最小回転半径は4.6メートルで軽やコンパクトカーの標準的な数値。取り回しでありがたいのは、なんと言ってもボディーが四角いことだろう。特に、サイドとリアは窓の位置がそのまま車体の端と考えていいので、狭い場所に入っていくときにも不安が少ない。前方にはボンネットがあるが、シートポジション次第ではボンネットを視界に入れることもできるし、そもそもボンネット自体が短くて四角いので、車両感覚はすぐにつかめるはずだ。
4万円+税でオプション設定されているパノラマモニターがあれば、取り回しはさらに楽になる。前後左右の死角をカバーする位置に4つのカメラが装備され、車庫入れ、縦列駐車はもちろん、見通しの悪い交差点での一時停止からの発進、幅員の狭い道での運転など、接触事故が起こりやすい場面で大いに役に立つ。モードを切り替えれば、4機のカメラからの映像を合成し車体を真上から見下ろしたように表示する今流行りのトップビューも可能だ。
運転が苦手だけれど、生活の道具として使う必要があるユーザーにやさしい、使用頻度の高い装備であり、コストパフォーマンスに優れている。
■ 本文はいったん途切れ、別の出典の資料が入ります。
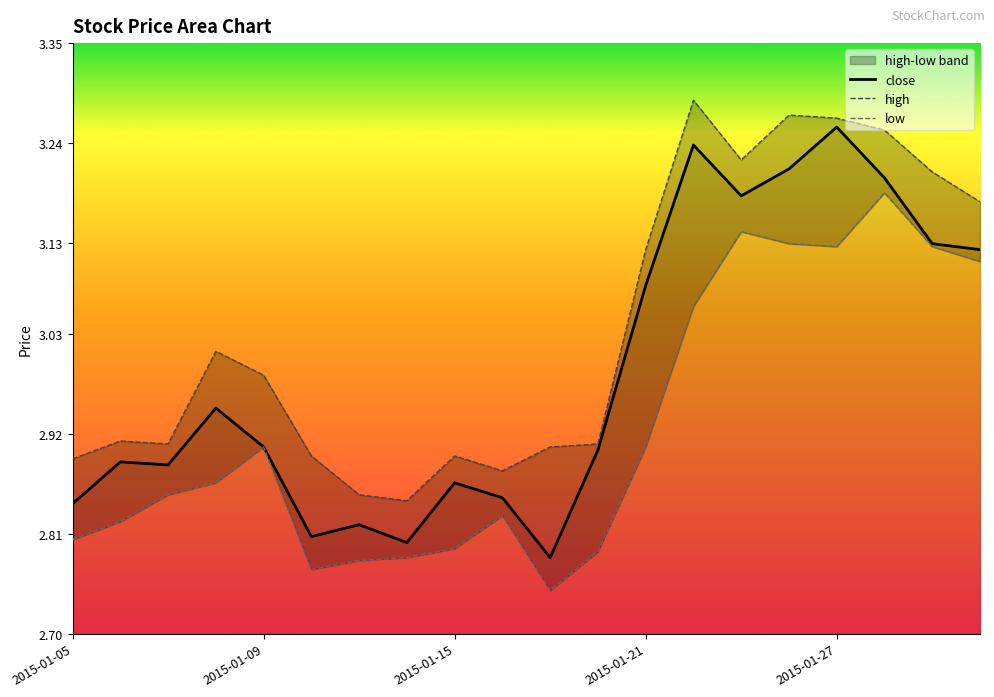

What is the value of the close point at the 9th from the left?

2.9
個人的には、これで車両感覚をつかみ、苦手意識をなくして、運転を楽しめるユーザーが増えてくれれば…などという期待すらしてしまう。
運転支援機能はこのほかにも、フロントグリル内に設置されたレーダー&カメラと連動して作動する衝突回避ブレーキや誤発進抑制機能などの総称「スマートアシスト2」が上位グレードに標準装備されている。残念ながらというか、幸いにもというべきか、今回の試乗でこれらの機能を試す機会はなかったが、これは是非全グレードに標準装備してほしいところだ。スタート価格を低く抑える意図があるのだとしても、下位グレードではオプションとしても選べない設定には疑問を感じる。